小説やシナリオの書き方を指導している際に、よく「どうやったら文章力ってあがるの?」と聞かれます。
では、そもそも「文章力」とは何でしょうか?

・語彙の豊富さ
・文章の読みやすさ
・読み手が理解しやすい文章構成
・文のリズム感

おそらく、これらの要素をまとめて「文章力」と呼んでいることが多いようです。
この中の、どの力がいま足りていないのか。そんな分析が、まずは文章力を鍛えるためには重要に思います。

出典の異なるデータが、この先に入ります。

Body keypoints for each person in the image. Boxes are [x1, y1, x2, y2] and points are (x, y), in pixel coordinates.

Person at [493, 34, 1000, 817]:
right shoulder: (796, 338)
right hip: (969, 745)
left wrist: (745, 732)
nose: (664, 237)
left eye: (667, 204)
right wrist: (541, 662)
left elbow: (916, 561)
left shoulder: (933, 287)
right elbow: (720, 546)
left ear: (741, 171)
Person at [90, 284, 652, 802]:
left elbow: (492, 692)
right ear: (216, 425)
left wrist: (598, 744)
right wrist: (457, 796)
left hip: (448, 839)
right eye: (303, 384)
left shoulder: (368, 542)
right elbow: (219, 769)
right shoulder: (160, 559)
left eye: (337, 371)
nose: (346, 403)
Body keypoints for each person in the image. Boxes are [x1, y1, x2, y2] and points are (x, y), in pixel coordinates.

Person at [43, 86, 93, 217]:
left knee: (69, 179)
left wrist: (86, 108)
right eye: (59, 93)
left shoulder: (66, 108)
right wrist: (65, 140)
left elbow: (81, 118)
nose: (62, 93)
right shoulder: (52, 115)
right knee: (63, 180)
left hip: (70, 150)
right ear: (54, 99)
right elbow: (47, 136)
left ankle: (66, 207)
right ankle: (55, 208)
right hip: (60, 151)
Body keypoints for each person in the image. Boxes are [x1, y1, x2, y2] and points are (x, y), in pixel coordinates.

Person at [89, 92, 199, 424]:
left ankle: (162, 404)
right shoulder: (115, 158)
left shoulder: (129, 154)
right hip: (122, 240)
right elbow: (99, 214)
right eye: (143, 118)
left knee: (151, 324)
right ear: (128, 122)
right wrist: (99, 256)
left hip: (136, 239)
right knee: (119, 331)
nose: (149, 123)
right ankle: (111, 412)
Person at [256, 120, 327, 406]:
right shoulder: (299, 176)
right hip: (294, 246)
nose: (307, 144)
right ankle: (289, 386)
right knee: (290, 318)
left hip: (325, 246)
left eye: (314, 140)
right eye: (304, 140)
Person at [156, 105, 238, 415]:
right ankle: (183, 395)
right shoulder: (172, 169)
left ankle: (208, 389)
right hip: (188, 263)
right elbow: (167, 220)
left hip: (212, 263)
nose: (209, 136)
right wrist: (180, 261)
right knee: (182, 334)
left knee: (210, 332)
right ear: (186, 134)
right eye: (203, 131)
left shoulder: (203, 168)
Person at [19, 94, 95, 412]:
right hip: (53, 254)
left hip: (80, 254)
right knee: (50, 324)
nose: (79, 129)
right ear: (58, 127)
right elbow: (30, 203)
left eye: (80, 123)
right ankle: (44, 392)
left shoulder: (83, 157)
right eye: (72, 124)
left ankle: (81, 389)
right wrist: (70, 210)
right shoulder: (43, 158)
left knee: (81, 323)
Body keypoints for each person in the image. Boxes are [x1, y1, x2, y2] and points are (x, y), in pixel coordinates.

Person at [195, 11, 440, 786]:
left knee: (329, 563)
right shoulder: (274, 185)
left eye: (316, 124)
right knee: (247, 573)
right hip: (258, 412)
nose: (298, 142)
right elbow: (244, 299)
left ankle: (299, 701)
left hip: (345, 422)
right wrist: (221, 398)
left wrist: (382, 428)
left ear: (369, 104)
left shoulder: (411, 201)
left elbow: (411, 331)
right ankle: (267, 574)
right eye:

それをふまえた上でお話しますと、じつは上記のうちいくつかは「読み手のことを考えて書く」とクリアできることがあります。
たとえば文章の読みやすさも、誰にとって読みやすいのか。小学校低学年向けの文章と大人向けの文章では、使える単語や漢字から言い回しまで、まるで違います。
理解しやすい文章構成も、一文単位で「このとき読み手はどんなことを思い、何を気にして次の文を読もうとしているのか」ということに意識を張りめぐらせると、次の文は「読み手が気になっているであろうこの文を書くのがベストであろう」といった判断がつきます。

なので、文章力が必要と思っているライターさんには、「いったい誰が読む文章なのか、その人物像や読んだときの気持ちを想像して文章を書くようにしましょう」と、日頃、指導するようにしています。